• _Your assignment_: Please write out exactly the lines of the data below from the line holding "One other thing" through the line holding "We wouldn't want, for", and leave out the rest.

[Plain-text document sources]
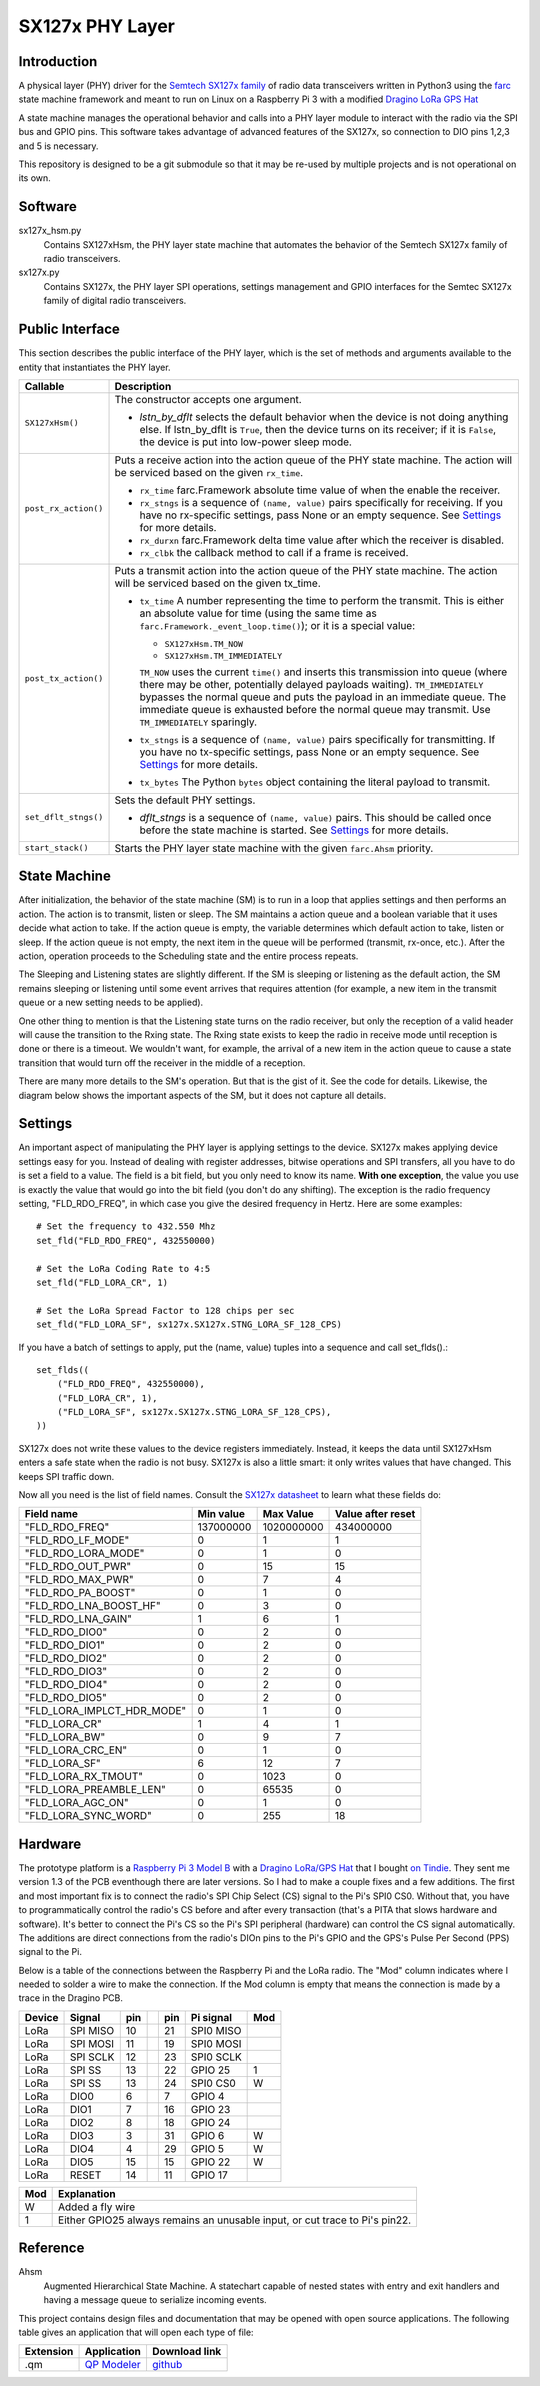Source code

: SX127x PHY Layer
================

Introduction
------------

A physical layer (PHY) driver for the `Semtech SX127x family`_
of radio data transceivers written in Python3
using the `farc`_ state machine framework and meant to run on
Linux on a Raspberry Pi 3 with a modified `Dragino LoRa GPS Hat`_

A state machine manages the operational behavior and calls into a PHY layer module
to interact with the radio via the SPI bus and GPIO pins.
This software takes advantage of advanced features of the SX127x,
so connection to DIO pins 1,2,3 and 5 is necessary.

This repository is designed to be a git submodule
so that it may be re-used by multiple projects
and is not operational on its own.

.. _`Semtech SX127x family`: https://www.semtech.com/products/wireless-rf/lora-transceivers/sx1276
.. _`farc`: https://github.com/dwhall/farc
.. _`Dragino LoRa GPS Hat`: https://wiki.dragino.com/index.php?title=Lora/GPS_HAT


Software
--------

sx127x_hsm.py
    Contains SX127xHsm, the PHY layer state machine that automates
    the behavior of the Semtech SX127x family of radio transceivers.

sx127x.py
    Contains SX127x, the PHY layer SPI operations, settings management
    and GPIO interfaces for the Semtec SX127x family of digital radio transceivers.


Public Interface
----------------

This section describes the public interface of the PHY layer,
which is the set of methods and arguments available to the entity
that instantiates the PHY layer.

======================  ================================================
Callable                Description
======================  ================================================
``SX127xHsm()``         The constructor accepts one argument.

                        - *lstn_by_dflt* selects the default behavior
                          when the device is not doing anything else.
                          If lstn_by_dflt is ``True``, then the device turns
                          on its receiver; if it is ``False``, the device
                          is put into low-power sleep mode.
----------------------  ------------------------------------------------
``post_rx_action()``    Puts a receive action into the action queue
                        of the PHY state machine.  The action will be
                        serviced based on the given ``rx_time``.

                        - ``rx_time`` farc.Framework absolute time value
                          of when the enable the receiver.

                        - ``rx_stngs`` is a sequence of ``(name, value)``
                          pairs specifically for receiving.
                          If you have no rx-specific settings,
                          pass None or an empty sequence.
                          See `Settings`_ for more details.

                        - ``rx_durxn`` farc.Framework delta time value
                          after which the receiver is disabled.

                        - ``rx_clbk`` the callback method to call
                          if a frame is received.
----------------------  ------------------------------------------------
``post_tx_action()``    Puts a transmit action into the action queue
                        of the PHY state machine.  The action will be
                        serviced based on the given tx_time.

                        - ``tx_time`` A number representing the time
                          to perform the transmit.  This is either an
                          absolute value for time (using the same time as
                          ``farc.Framework._event_loop.time()``); or it is
                          a special value:

                          * ``SX127xHsm.TM_NOW``
                          * ``SX127xHsm.TM_IMMEDIATELY``

                          ``TM_NOW`` uses the current ``time()`` and
                          inserts this transmission into queue (where there
                          may be other, potentially delayed payloads waiting).
                          ``TM_IMMEDIATELY`` bypasses the normal queue
                          and puts the payload in an immediate queue.
                          The immediate queue is exhausted before the
                          normal queue may transmit.  Use ``TM_IMMEDIATELY``
                          sparingly.

                        - ``tx_stngs`` is a sequence of ``(name, value)``
                          pairs specifically for transmitting.
                          If you have no tx-specific settings,
                          pass None or an empty sequence.
                          See `Settings`_ for more details.

                        - ``tx_bytes`` The Python ``bytes`` object
                          containing the literal payload to transmit.
----------------------  ------------------------------------------------
``set_dflt_stngs()``    Sets the default PHY settings.

                        - *dflt_stngs* is a sequence of ``(name, value)``
                          pairs.  This should be called once before the
                          state machine is started.  See `Settings`_
                          for more details.
----------------------  ------------------------------------------------
``start_stack()``       Starts the PHY layer state machine with the
                        given ``farc.Ahsm`` priority.
======================  ================================================


State Machine
-------------

After initialization, the behavior of the state machine (SM) is
to run in a loop that applies settings and then performs an action.
The action is to transmit, listen or sleep.
The SM maintains a action queue and a boolean variable
that it uses decide what action to take.
If the action queue is empty, the variable determines
which default action to take, listen or sleep.
If the action queue is not empty, the next item in the queue
will be performed (transmit, rx-once, etc.).
After the action, operation proceeds to the Scheduling state
and the entire process repeats.

The Sleeping and Listening states are slightly different.
If the SM is sleeping or listening as the default action,
the SM remains sleeping or listening until some event arrives
that requires attention (for example, a new item in the transmit
queue or a new setting needs to be applied).

One other thing to mention is that the Listening state turns
on the radio receiver, but only the reception of a valid
header will cause the transition to the Rxing state.
The Rxing state exists to keep the radio in receive
mode until reception is done or there is a timeout.
We wouldn't want, for example, the arrival of a new item
in the action queue to cause a state transition that
would turn off the receiver in the middle of a reception.

There are many more details to the SM's operation.
But that is the gist of it.  See the code for details.
Likewise, the diagram below shows the important aspects of the
SM, but it does not capture all details.

.. image:: docs/SX127xHsm.png


Settings
--------

An important aspect of manipulating the PHY layer is applying settings
to the device.  SX127x makes applying device settings easy for you.
Instead of dealing with register addresses, bitwise operations and
SPI transfers, all you have to do is set a field to a value.
The field is a bit field, but you only need to know its name.
**With one exception**, the value you use is exactly the value that would
go into the bit field (you don't do any shifting).  The exception is
the radio frequency setting, "FLD_RDO_FREQ", in which case you give
the desired frequency in Hertz.  Here are some examples::

    # Set the frequency to 432.550 Mhz
    set_fld("FLD_RDO_FREQ", 432550000)

    # Set the LoRa Coding Rate to 4:5
    set_fld("FLD_LORA_CR", 1)

    # Set the LoRa Spread Factor to 128 chips per sec
    set_fld("FLD_LORA_SF", sx127x.SX127x.STNG_LORA_SF_128_CPS)

If you have a batch of settings to apply, put the (name, value) tuples
into a sequence and call set_flds().::

    set_flds((
        ("FLD_RDO_FREQ", 432550000),
        ("FLD_LORA_CR", 1),
        ("FLD_LORA_SF", sx127x.SX127x.STNG_LORA_SF_128_CPS),
    ))

SX127x does not write these values to the device registers immediately.
Instead, it keeps the data until SX127xHsm enters a safe state when the
radio is not busy.  SX127x is also a little smart: it only writes values
that have changed.  This keeps SPI traffic down.

Now all you need is the list of field names.
Consult the `SX127x datasheet`_ to learn what these fields do:

==========================  ==================  ==================  ==================
Field name                  Min value           Max Value           Value after reset
==========================  ==================  ==================  ==================
"FLD_RDO_FREQ"              137000000           1020000000          434000000
--------------------------  ------------------  ------------------  ------------------
"FLD_RDO_LF_MODE"           0                   1                   1
"FLD_RDO_LORA_MODE"         0                   1                   0
"FLD_RDO_OUT_PWR"           0                   15                  15
"FLD_RDO_MAX_PWR"           0                   7                   4
"FLD_RDO_PA_BOOST"          0                   1                   0
"FLD_RDO_LNA_BOOST_HF"      0                   3                   0
"FLD_RDO_LNA_GAIN"          1                   6                   1
"FLD_RDO_DIO0"              0                   2                   0
"FLD_RDO_DIO1"              0                   2                   0
"FLD_RDO_DIO2"              0                   2                   0
"FLD_RDO_DIO3"              0                   2                   0
"FLD_RDO_DIO4"              0                   2                   0
"FLD_RDO_DIO5"              0                   2                   0
"FLD_LORA_IMPLCT_HDR_MODE"  0                   1                   0
"FLD_LORA_CR"               1                   4                   1
"FLD_LORA_BW"               0                   9                   7
"FLD_LORA_CRC_EN"           0                   1                   0
"FLD_LORA_SF"               6                   12                  7
"FLD_LORA_RX_TMOUT"         0                   1023                0
"FLD_LORA_PREAMBLE_LEN"     0                   65535               0
"FLD_LORA_AGC_ON"           0                   1                   0
"FLD_LORA_SYNC_WORD"        0                   255                 18
==========================  ==================  ==================  ==================

.. _`SX127x datasheet`: https://www.semtech.com/products/wireless-rf/lora-transceivers/sx1276#download-resources


Hardware
--------

The prototype platform is a `Raspberry Pi 3 Model B`_
with a `Dragino LoRa/GPS Hat`_ that I bought `on Tindie`_.
They sent me version 1.3 of the PCB eventhough there are later versions.
So I had to make a couple fixes and a few additions.  The first and most
important fix is to connect the radio's SPI Chip Select (CS) signal to the Pi's
SPI0 CS0.  Without that, you have to programmatically control the radio's CS
before and after every transaction (that's a PITA that slows hardware and
software).  It's better to connect the Pi's CS so the Pi's SPI peripheral
(hardware) can control the CS signal automatically. The additions are direct
connections from the radio's DIOn pins to the Pi's GPIO and the GPS's Pulse Per
Second (PPS) signal to the Pi.

Below is a table of the connections between the Raspberry Pi and the
LoRa radio.  The "Mod" column indicates where I needed to solder
a wire to make the connection.  If the Mod column is empty that means the
connection is made by a trace in the Dragino PCB.

======   ========   ===   ===   ===   =========   ===
Device   Signal     pin         pin   Pi signal   Mod
======   ========   ===   ===   ===   =========   ===
LoRa     SPI MISO   10          21    SPI0 MISO
LoRa     SPI MOSI   11          19    SPI0 MOSI
LoRa     SPI SCLK   12          23    SPI0 SCLK
LoRa     SPI SS     13          22    GPIO 25     1
LoRa     SPI SS     13          24    SPI0 CS0    W
LoRa     DIO0       6           7     GPIO 4
LoRa     DIO1       7           16    GPIO 23
LoRa     DIO2       8           18    GPIO 24
LoRa     DIO3       3           31    GPIO 6      W
LoRa     DIO4       4           29    GPIO 5      W
LoRa     DIO5       15          15    GPIO 22     W
LoRa     RESET      14          11    GPIO 17
======   ========   ===   ===   ===   =========   ===

======   ========================================
Mod      Explanation
======   ========================================
W        Added a fly wire
1        Either GPIO25 always remains an unusable input, or cut trace to Pi's pin22.
======   ========================================

.. _Raspberry Pi 3 Model B: https://www.raspberrypi.org/products/raspberry-pi-3-model-b/?resellerType=home
.. _`Dragino LoRa/GPS Hat`: http://wiki.dragino.com/index.php?title=Lora/GPS_HAT
.. _`on Tindie`: https://www.tindie.com/products/edwin/raspberry-pi-hat-featuring-gps-and-lorar-technolog/


Reference
---------

Ahsm
    Augmented Hierarchical State Machine.  A statechart capable of nested states
    with entry and exit handlers and having a message queue to serialize incoming events.

This project contains design files and documentation that may be opened with
open source applications.  The following table gives an application that will
open each type of file:

=========== =============== ==============
Extension   Application     Download link
=========== =============== ==============
.qm         `QP Modeler`_   `github`_
=========== =============== ==============

.. _github: https://github.com/QuantumLeaps/qm/releases
.. _QP Modeler: https://www.state-machine.com/qm/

• _Task result_:
One other thing to mention is that the Listening state turns
on the radio receiver, but only the reception of a valid
header will cause the transition to the Rxing state.
The Rxing state exists to keep the radio in receive
mode until reception is done or there is a timeout.
We wouldn't want, for example, the arrival of a new item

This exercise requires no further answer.